_DIRECTIONS FOR THIS TASK_.
Could you reproduce verbatim the stretch of the rows below from the line containing "#### Archivos Creados" through the line containing "de filtro (~4KB)"?

"""

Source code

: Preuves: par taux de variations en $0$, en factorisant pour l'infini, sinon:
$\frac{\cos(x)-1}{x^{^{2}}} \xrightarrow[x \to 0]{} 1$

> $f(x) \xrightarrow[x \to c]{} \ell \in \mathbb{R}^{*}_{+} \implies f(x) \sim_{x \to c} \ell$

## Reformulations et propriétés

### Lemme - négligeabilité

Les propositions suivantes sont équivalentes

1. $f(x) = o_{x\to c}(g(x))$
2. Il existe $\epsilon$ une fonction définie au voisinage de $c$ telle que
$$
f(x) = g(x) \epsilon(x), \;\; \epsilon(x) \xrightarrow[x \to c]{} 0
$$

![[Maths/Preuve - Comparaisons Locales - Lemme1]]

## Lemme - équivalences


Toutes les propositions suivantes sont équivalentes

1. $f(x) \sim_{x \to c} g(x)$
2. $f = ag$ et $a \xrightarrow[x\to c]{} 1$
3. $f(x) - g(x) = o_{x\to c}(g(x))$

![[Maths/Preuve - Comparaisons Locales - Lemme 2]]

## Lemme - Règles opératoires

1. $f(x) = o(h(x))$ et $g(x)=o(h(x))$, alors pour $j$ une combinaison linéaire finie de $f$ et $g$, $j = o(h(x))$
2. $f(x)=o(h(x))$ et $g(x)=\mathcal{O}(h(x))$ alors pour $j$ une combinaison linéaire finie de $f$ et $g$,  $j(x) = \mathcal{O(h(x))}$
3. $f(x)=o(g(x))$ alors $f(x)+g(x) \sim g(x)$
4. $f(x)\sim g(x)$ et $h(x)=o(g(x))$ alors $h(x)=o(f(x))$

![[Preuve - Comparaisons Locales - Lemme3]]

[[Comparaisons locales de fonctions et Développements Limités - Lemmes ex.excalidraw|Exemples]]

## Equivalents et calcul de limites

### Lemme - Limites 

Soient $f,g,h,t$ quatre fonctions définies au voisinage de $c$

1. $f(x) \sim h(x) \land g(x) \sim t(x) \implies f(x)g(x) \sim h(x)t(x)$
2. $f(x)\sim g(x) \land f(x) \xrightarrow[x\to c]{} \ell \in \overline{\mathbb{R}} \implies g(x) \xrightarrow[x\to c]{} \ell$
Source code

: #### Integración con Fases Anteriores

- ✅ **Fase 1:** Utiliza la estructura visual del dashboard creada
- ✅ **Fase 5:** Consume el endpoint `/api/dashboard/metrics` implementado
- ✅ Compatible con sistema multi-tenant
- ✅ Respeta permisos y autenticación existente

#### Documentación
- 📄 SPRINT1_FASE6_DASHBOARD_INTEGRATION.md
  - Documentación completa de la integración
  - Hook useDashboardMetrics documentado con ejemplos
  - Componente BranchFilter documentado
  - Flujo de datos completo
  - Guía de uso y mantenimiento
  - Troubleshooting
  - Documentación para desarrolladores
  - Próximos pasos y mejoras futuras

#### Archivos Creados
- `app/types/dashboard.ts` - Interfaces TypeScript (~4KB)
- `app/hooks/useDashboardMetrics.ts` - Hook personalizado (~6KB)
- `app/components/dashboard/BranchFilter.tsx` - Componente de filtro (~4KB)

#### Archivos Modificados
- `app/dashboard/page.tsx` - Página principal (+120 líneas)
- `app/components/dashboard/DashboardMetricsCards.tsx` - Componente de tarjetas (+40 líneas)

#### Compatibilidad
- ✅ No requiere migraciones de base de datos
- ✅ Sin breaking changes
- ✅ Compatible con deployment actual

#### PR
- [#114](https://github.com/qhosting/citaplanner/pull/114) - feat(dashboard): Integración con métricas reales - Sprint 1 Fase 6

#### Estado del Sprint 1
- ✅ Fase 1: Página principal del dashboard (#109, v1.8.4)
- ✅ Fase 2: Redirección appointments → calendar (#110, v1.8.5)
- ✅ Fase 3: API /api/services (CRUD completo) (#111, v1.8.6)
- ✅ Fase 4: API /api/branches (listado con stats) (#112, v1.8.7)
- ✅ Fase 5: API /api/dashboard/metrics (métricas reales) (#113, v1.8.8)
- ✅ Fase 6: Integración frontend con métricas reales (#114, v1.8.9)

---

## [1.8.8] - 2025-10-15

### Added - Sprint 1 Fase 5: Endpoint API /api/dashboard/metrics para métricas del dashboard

"""

_ANSWER TO THIS EXERCISE_.
#### Archivos Creados
- `app/types/dashboard.ts` - Interfaces TypeScript (~4KB)
- `app/hooks/useDashboardMetrics.ts` - Hook personalizado (~6KB)
- `app/components/dashboard/BranchFilter.tsx` - Componente de filtro (~4KB)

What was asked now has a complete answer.